BEGIN The data
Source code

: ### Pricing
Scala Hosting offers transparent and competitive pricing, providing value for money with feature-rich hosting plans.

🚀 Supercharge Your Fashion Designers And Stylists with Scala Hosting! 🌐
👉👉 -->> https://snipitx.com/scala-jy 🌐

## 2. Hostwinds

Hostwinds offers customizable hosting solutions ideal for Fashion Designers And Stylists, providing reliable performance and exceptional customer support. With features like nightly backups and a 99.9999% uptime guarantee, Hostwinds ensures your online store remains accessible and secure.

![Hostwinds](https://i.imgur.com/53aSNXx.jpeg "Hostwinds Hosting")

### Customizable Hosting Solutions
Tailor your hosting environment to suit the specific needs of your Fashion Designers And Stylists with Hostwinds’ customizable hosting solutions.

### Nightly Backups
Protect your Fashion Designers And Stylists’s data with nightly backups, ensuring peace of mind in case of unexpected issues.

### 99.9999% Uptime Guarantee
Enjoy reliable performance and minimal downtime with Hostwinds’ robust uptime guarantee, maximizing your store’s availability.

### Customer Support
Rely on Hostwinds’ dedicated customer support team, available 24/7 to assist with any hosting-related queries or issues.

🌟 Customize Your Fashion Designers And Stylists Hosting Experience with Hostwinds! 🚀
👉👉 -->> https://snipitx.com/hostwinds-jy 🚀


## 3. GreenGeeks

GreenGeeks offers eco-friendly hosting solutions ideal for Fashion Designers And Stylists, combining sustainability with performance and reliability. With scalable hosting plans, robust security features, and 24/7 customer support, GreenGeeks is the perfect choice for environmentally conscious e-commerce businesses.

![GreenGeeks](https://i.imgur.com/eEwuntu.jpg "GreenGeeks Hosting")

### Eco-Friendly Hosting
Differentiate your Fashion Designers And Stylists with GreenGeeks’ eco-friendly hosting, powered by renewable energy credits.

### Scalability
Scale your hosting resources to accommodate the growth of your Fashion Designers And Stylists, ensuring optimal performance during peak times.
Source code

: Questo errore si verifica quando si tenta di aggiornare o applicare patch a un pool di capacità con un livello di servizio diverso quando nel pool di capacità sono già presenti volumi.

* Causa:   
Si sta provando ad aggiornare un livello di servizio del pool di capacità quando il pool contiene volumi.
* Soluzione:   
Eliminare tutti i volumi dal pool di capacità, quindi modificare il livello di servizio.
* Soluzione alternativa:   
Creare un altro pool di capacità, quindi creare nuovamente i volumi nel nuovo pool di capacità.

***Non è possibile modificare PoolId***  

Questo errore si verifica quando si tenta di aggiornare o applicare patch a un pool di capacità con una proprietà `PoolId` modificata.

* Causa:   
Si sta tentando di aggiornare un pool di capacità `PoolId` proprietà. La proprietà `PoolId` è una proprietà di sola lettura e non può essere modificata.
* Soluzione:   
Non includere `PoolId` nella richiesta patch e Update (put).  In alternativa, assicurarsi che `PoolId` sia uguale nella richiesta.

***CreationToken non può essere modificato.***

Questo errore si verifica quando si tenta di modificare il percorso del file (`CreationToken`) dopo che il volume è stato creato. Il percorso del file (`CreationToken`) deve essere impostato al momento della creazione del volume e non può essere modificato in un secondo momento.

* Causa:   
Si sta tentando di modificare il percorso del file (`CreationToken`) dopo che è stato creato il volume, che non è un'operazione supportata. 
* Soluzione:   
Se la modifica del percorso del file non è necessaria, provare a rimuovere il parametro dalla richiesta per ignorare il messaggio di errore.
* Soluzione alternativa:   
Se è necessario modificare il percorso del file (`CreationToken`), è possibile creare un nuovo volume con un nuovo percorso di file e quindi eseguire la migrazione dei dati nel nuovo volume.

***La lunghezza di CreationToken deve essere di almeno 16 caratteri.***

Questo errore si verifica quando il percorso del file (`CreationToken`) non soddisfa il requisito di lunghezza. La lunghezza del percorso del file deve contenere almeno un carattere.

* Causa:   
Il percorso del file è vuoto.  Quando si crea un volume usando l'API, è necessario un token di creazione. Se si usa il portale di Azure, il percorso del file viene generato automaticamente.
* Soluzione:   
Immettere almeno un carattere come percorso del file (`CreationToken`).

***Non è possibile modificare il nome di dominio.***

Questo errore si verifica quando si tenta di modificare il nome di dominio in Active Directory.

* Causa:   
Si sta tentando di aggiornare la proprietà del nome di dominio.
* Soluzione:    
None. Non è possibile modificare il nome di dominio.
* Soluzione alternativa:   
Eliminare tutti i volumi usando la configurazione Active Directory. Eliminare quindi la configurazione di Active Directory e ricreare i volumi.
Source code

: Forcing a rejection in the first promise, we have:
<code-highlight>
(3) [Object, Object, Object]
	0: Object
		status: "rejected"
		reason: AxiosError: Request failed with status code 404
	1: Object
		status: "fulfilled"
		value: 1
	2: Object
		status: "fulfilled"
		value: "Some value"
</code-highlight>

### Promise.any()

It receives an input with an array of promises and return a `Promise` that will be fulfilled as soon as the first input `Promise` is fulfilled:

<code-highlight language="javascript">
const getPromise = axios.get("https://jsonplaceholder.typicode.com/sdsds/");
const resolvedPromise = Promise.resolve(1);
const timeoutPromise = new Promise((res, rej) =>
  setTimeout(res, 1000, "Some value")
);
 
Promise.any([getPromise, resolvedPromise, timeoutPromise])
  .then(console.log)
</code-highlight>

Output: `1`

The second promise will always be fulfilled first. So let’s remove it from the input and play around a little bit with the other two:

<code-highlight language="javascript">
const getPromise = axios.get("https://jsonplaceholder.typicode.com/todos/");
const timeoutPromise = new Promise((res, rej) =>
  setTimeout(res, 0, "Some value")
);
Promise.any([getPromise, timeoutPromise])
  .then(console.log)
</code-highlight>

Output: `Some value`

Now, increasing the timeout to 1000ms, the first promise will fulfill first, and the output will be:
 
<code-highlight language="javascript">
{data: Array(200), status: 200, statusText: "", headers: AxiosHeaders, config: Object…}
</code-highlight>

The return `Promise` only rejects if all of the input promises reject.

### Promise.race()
END The data
* Instruction
Using the records above, give the count of lines with the word "will", and write nothing more.

* Exercise answer
3